▶ _Task statement_
Reproduce the passage on early Space Age hopes for human spaceflight in full, word for word.

We are in fact light-years away from what we had anticipated at the dawn of the Space Age. We were then expecting that by now, we would have built huge orbiting space stations in which hundreds of people would live and work. (Remember Arthur C. Clarke’s 2001 Space Odyssey and 2010: Odyssey Two?) We were also expecting lunar colonies and even Mars bases, and perhaps that some of our spaceships would roam across the solar system.

But that hasn’t happened. Why? What prevented us from accomplishing our dreams? This author believes that, contrary to what we foresaw decades ago, space proved to be to difficult to access with our present-day technologies.

But first, let us look back at how we view human spaceflight at the beginning of the Space Age and what we have learned in the last fifty years.

Flying high: what we were dreaming of

Following World War II, a prodigious amount of science-fiction books, movies, TV shows, and comic strips depicted what was then viewed as the upcoming Space Age. In the 1950s, people were well aware that a new area was coming soon, and imagination was flying high.

▶ _Supplied material_
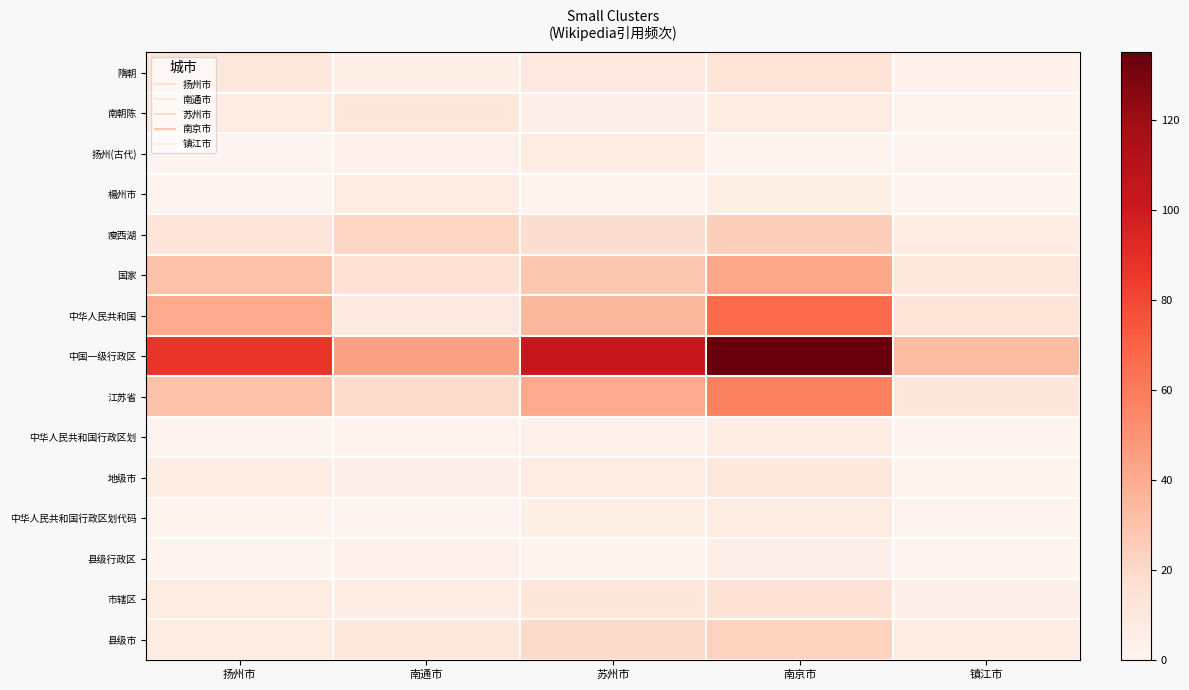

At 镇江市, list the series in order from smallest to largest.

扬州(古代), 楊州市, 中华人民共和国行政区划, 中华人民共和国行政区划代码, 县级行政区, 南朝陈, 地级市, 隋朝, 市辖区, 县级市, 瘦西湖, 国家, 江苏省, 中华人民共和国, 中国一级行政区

* * *

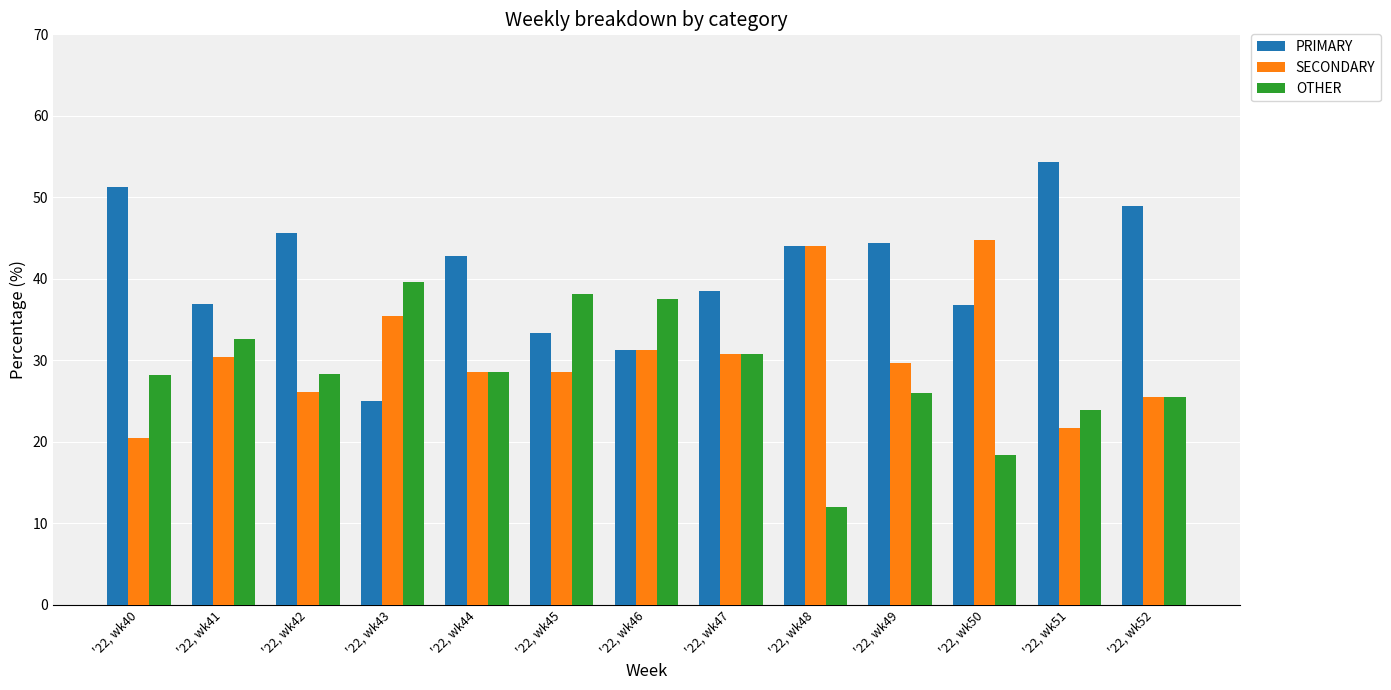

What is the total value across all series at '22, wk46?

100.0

▶ _Response_
We are in fact light-years away from what we had anticipated at the dawn of the Space Age. We were then expecting that by now, we would have built huge orbiting space stations in which hundreds of people would live and work. (Remember Arthur C. Clarke’s 2001 Space Odyssey and 2010: Odyssey Two?) We were also expecting lunar colonies and even Mars bases, and perhaps that some of our spaceships would roam across the solar system.

But that hasn’t happened. Why? What prevented us from accomplishing our dreams? This author believes that, contrary to what we foresaw decades ago, space proved to be to difficult to access with our present-day technologies.

But first, let us look back at how we view human spaceflight at the beginning of the Space Age and what we have learned in the last fifty years.

Flying high: what we were dreaming of

Following World War II, a prodigious amount of science-fiction books, movies, TV shows, and comic strips depicted what was then viewed as the upcoming Space Age. In the 1950s, people were well aware that a new area was coming soon, and imagination was flying high.